Plusieurs mises en évidences sont possibles :

 

-         mise en évidence par sérologie (mise en évidence les IgM spécifiques anti-parvovirus),

-         histopathologie (biopsie d’intestins),

-         mesure de l’activité d’inhibition de l’hémagglutination sur excréments en suspension

-         par isolement du virus ou mise en évidence du virus dans les excréments par la méthode ELISA

-         par microscopie électronique

   

  • Traitement et prophylaxie
        Un traitement est possible par trois injections intraveineuses d'interférons oméga durant 3 jours. Sinon, en l'absence de traitement, la réhydratation est indispensable.

        Les anticorps maternels protègent le chiot contre l'infection et la maladie jusqu'à environ 8 semaines. Cependant, ces anticorps maternels inhibent la réponse immune vaccinale jusqu'à environ 12 semaines.
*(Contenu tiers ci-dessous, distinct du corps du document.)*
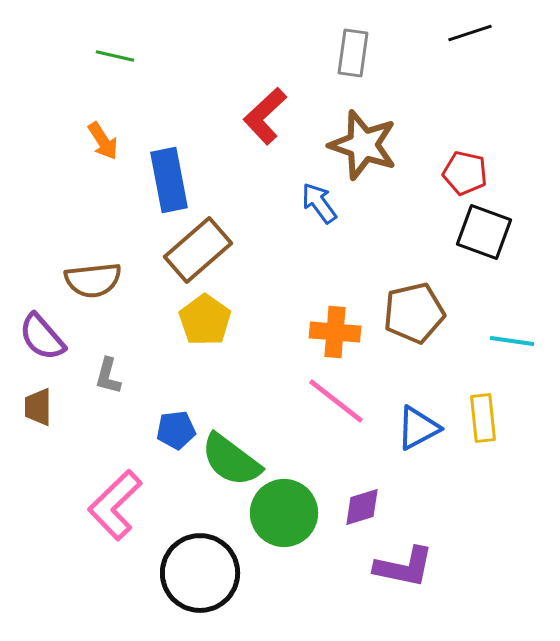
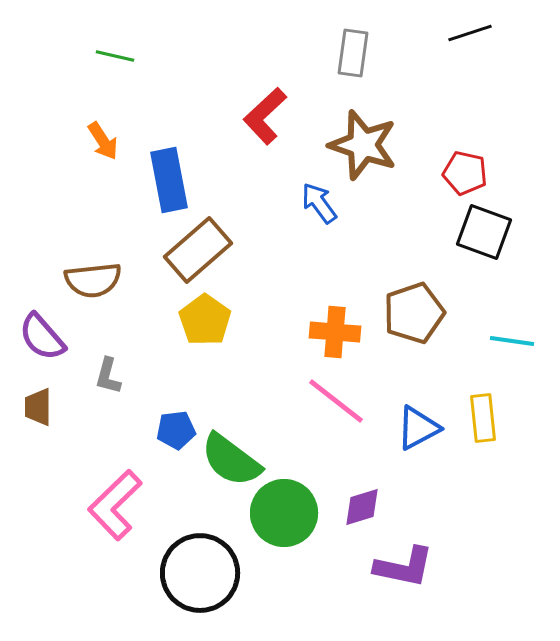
brown pentagon: rotated 6 degrees counterclockwise
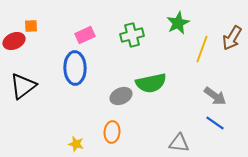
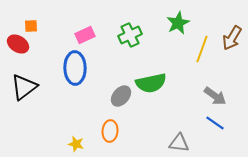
green cross: moved 2 px left; rotated 10 degrees counterclockwise
red ellipse: moved 4 px right, 3 px down; rotated 55 degrees clockwise
black triangle: moved 1 px right, 1 px down
gray ellipse: rotated 25 degrees counterclockwise
orange ellipse: moved 2 px left, 1 px up
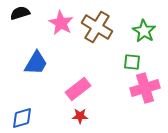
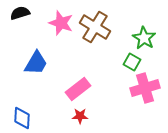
pink star: rotated 10 degrees counterclockwise
brown cross: moved 2 px left
green star: moved 7 px down
green square: rotated 24 degrees clockwise
blue diamond: rotated 70 degrees counterclockwise
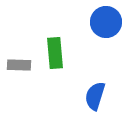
Il existe donc une période de "trou immunitaire" entre 8 et 12 semaines. La primo-vaccination est ensuite possible à partir de 12 semaines avec des vaccins vivants atténués avec 2ème injection à 16 semaines. Un rappel est nécessaire l'année suivante, puis tous les deux ans.

        Il existe de plus un protocole de vaccination à 6 semaines avec des vaccins surdosés.

 

Elle s’inscrit dans la liste des vices rédhibitoires tout comme la maladie de Carré.